SYRACUSE, N.Y. (WSYR-TV) — On his Tipperary Hill beat, it was hour number six for Officer Joe Hilliker. The 23-year veteran had four more hours to go in his day.

The days have been much better since the new work schedule kicked in. After four days on, he’ll have four days off.

“I’ve noticed it myself. It’s definitely re-energized me. It’s just that downtime of not responding to these calls because the four-two schedule was a quick turnaround, so you’re back here quick,” Hilliker said. “The downtime gives you a little more time to relax, and refresh yourself, and makes it easier to get back out here and get back at it.”

The police union pushed for the four-on-four off, four-on-three off schedule. It turns into 48 more days off a year. And the feedback from the officers has been positive.

“I took a phone call from a senior officer yesterday on the day shift, who was not initially a proponent of the new schedule,” said Joe Moran, Syracuse Police Union president. “Went out of his way to call me and said, I cannot believe the great experience I’m having with this schedule. My wife is happier with me. I’m able to complete more odd jobs around the house. I’m fully supportive of the new schedule.”

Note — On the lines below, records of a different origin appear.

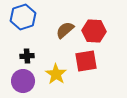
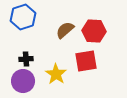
black cross: moved 1 px left, 3 px down
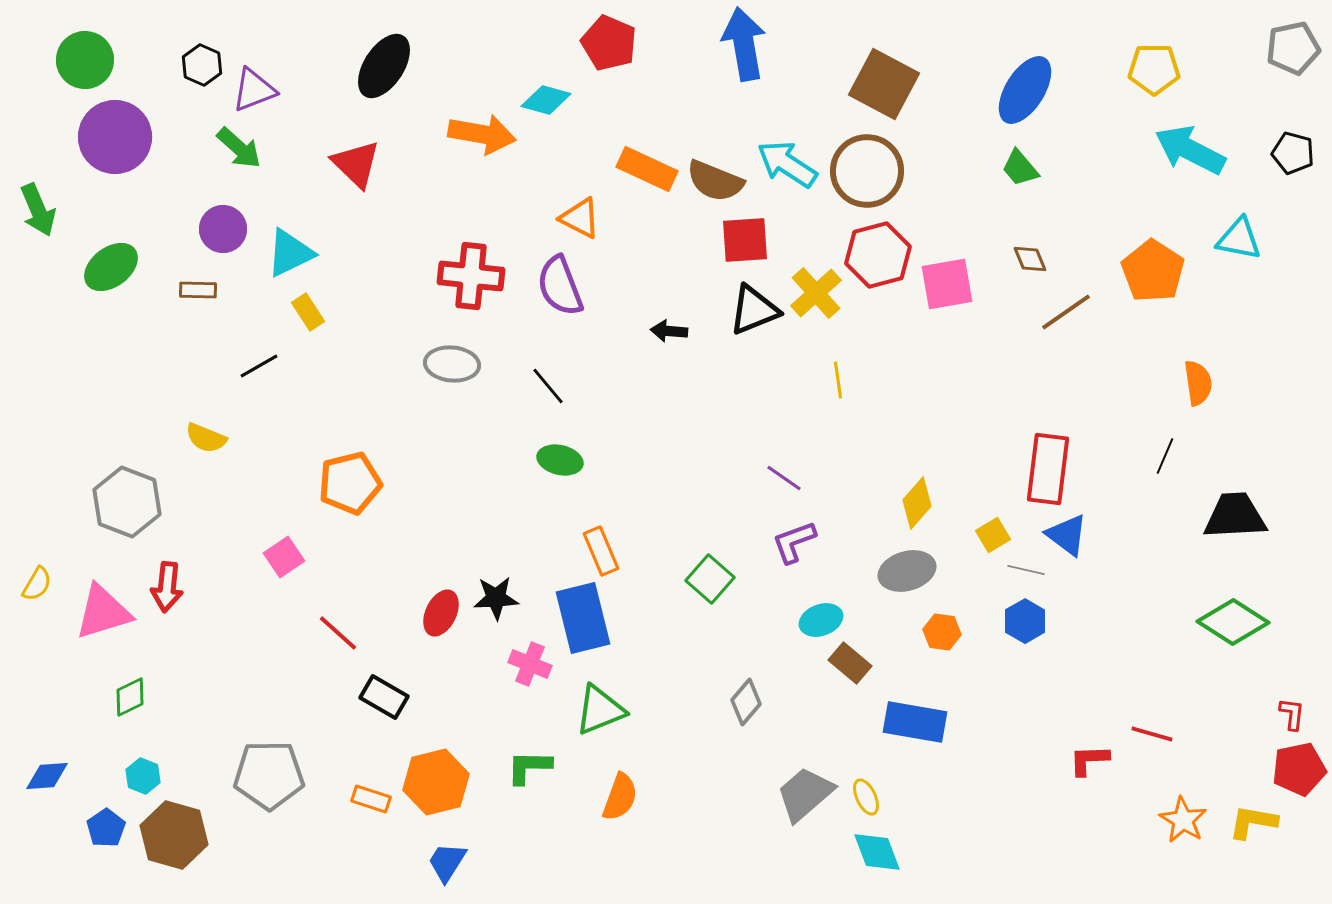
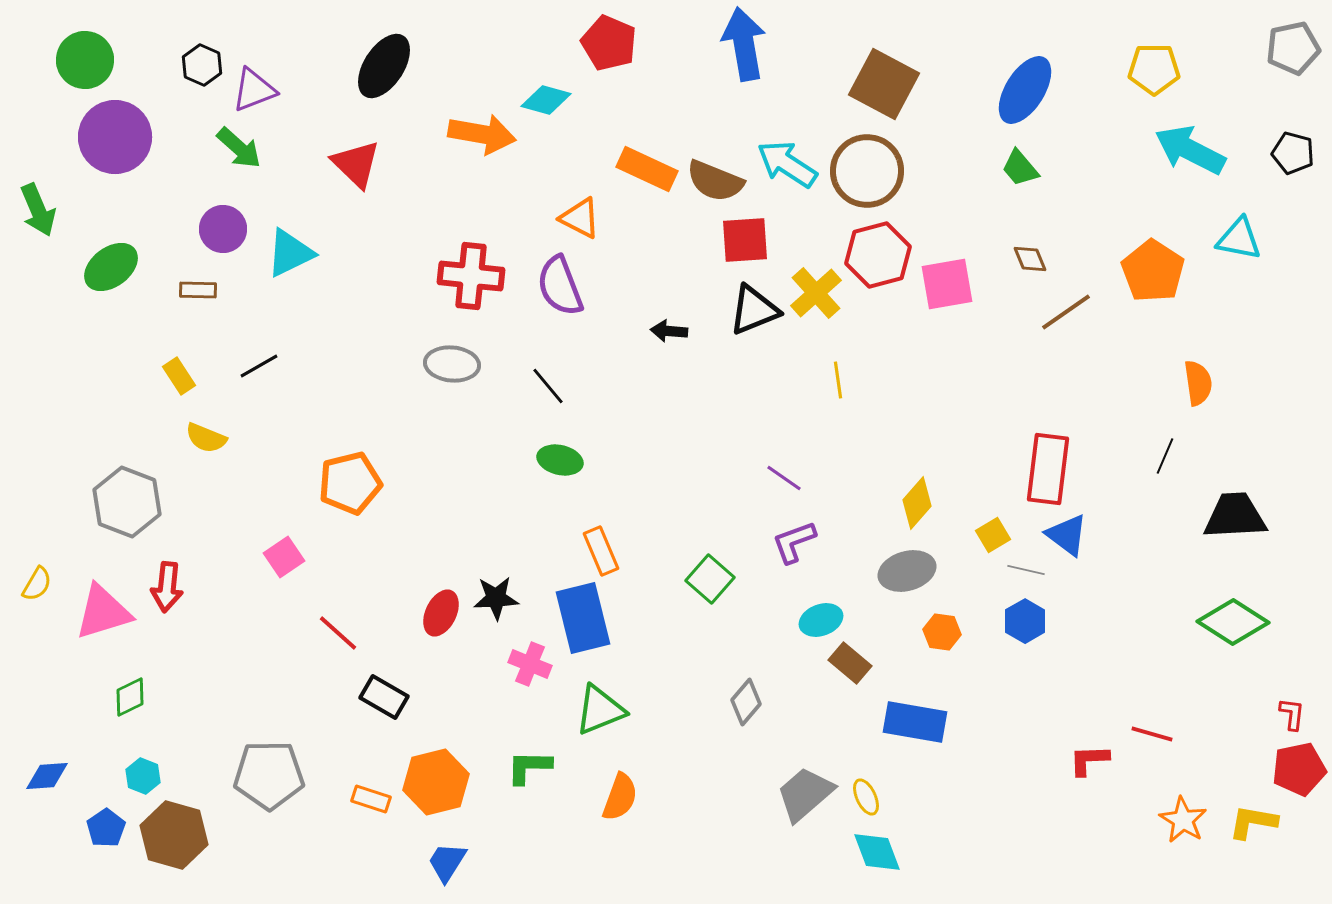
yellow rectangle at (308, 312): moved 129 px left, 64 px down
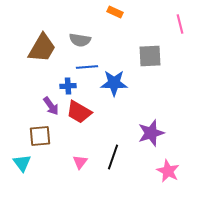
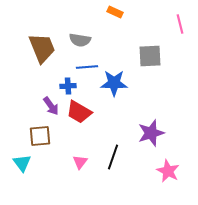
brown trapezoid: rotated 52 degrees counterclockwise
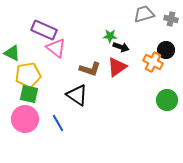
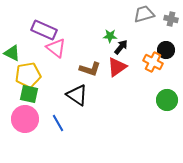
black arrow: rotated 70 degrees counterclockwise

The new schedule is better for the officers mentally and physically. But is it better for the community? The indications are that it is.

With shifts overlapping, there are more officers out on the streets to answer calls when the volume is the highest.

“When we look at priority three calls in October of 2022, we were responding to calls received to dispatch 52 minutes, and now it’s down to 31 minutes. November was very similar, 43 minutes, compared to 27 minutes, and December is approximately 41 minutes to 33. So there’s a substantial amount of time that people are not waiting for the police to show up and handle their calls for service,” said Deputy Chief of Police Mark Russin.

“So not only is the new schedule benefiting the membership and the cops but so far what we can tell is, it’s benefiting the community,” Moran explained.

And Officer Hilliker is seeing those small victories.

“It’s decreased the wait times and people are noticing it,” Hilliker said. “I would get yelled at a lot, ‘What took you three to four hours to get here?’”

With fewer complaints and more days to compress, Officer Hilliker agrees it’s a win-win.